As well as being consistent, Ardern is also being internationally praised for her empathy. Rather than drawing on the popular political rhetoric of waging war against the virus, the New Zealand government urged the population to unite to overcome it. Ardern has repeatedly referred to New Zealand as “our team of five million”, signing off public appearances with the slogan “Be strong. Be kind.”. She even announced that she and her senior ministers would take a 20 percent pay cut for the next six months – a way of showing she acknowledges the financial difficulties faced by New Zealanders.


New Zealand’s early complete lockdown meant that the brunt of the economic costs of the virus were borne early. The government moved quickly to deploy a series of economic measures. 

In its 40 page report, Rebuild New Zealand 2020, PwC praised the government’s agility in its unprecedented scale of spending and agility in quickly implementing new policies. However, it suggested that there would still be economic difficulties, predicting a decline in GDP of between seven and eight percent and an increase in unemployment, peaking at 9.8 percent in September 2020. It also anticipates a rise in Crown debt from $58.66 billion in 2020 to $124.5 billion in 2020.

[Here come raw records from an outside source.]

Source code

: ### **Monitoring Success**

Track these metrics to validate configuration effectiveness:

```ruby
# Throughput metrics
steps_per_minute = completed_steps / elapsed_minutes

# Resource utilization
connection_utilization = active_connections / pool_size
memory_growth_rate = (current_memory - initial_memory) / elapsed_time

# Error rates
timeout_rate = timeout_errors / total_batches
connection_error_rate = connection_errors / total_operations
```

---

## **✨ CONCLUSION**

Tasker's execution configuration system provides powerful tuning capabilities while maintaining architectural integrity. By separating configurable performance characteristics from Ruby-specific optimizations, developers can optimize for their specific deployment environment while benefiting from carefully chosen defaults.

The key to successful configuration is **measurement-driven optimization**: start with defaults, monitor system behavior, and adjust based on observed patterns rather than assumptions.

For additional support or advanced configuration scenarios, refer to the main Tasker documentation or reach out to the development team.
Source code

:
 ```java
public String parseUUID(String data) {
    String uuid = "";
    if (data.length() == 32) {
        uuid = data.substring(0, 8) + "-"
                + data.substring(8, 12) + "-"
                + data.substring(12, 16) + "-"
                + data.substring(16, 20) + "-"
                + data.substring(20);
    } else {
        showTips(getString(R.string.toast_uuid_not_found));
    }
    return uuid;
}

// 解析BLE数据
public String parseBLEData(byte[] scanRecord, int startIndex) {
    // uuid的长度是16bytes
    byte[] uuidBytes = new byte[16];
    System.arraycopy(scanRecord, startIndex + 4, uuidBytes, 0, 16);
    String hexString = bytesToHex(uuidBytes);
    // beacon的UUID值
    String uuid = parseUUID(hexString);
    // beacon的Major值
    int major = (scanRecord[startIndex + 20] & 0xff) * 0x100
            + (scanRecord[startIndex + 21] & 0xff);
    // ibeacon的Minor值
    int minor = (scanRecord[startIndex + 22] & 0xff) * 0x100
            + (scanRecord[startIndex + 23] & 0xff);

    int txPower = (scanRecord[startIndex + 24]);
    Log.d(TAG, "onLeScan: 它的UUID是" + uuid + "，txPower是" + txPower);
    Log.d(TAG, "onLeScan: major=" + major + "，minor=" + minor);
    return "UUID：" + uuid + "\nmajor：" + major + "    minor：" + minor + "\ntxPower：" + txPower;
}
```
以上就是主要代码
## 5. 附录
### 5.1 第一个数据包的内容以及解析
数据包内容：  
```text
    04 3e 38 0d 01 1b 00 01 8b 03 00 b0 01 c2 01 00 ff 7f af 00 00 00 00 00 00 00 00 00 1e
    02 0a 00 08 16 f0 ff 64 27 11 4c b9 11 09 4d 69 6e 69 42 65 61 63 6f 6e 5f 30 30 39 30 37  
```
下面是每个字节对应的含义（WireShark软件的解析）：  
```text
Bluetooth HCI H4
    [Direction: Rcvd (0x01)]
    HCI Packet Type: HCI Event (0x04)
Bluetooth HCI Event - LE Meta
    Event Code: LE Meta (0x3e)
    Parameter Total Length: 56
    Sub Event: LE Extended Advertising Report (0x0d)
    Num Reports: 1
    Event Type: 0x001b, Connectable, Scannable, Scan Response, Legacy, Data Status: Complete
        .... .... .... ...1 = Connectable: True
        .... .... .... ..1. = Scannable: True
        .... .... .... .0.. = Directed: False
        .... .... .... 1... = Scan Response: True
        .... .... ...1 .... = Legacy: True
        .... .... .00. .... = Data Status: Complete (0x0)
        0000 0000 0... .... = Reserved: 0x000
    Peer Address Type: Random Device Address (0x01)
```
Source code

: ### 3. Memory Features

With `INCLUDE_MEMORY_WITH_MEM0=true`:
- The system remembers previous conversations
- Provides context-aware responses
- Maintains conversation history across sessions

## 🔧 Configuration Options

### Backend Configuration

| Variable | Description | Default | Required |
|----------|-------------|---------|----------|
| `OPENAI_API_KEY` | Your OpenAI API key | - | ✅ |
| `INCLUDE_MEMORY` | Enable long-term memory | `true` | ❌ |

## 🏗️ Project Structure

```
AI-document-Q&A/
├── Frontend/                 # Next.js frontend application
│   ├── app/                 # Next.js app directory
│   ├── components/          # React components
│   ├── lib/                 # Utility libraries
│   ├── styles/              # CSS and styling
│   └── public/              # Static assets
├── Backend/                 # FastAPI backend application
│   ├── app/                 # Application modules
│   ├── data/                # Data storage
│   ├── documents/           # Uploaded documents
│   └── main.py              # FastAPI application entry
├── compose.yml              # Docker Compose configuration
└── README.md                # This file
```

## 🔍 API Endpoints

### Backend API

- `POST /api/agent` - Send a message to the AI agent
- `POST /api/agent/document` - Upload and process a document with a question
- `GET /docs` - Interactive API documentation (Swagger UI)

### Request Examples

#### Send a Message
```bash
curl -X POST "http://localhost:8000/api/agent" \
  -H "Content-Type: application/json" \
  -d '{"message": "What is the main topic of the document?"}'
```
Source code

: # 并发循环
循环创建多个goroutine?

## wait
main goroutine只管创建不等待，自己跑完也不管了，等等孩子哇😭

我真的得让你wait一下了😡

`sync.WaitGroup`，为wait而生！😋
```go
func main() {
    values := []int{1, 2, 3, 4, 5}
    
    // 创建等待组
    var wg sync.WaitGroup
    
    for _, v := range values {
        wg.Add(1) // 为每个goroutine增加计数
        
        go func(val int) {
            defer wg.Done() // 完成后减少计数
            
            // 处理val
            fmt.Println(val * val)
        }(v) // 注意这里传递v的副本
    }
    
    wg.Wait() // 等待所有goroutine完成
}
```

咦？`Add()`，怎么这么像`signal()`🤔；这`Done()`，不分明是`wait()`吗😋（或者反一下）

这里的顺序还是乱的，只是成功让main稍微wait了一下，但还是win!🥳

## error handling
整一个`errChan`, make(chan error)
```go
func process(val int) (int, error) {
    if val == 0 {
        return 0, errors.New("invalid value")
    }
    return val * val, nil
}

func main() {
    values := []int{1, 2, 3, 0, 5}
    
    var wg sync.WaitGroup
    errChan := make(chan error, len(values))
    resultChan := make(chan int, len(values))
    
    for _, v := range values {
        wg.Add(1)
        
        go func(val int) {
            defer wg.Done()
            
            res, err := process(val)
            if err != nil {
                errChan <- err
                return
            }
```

Like the rest of the world, then, New Zealand faces a long road to economic recovery. But the report by PwC suggests that there are reasons to be optimistic. The largest economic sector, agriculture, continues to perform well, whilst a recent investment in ultra-fast broadband will allow many workforces to upskill and participate in global opportunities.

HSBC’s Australia and New Zealand chief economist, Paul Bloxham, anticipates that New Zealand will recover more quickly than Australia. 

“For New Zealand, a higher economic cost was borne upfront, with the full lockdown,” he explains. “However, local elimination has put the economy on track for a ‘V-shaped’ bounce back. We are pencilling in a 12.6 percent quarter-on-quarter rise in GDP in the third quarter.”

Despite the happiness at lockdown lifting, New Zealand has a long journey to recovery. But with Ardern at the helm, the country has every chance of bouncing back.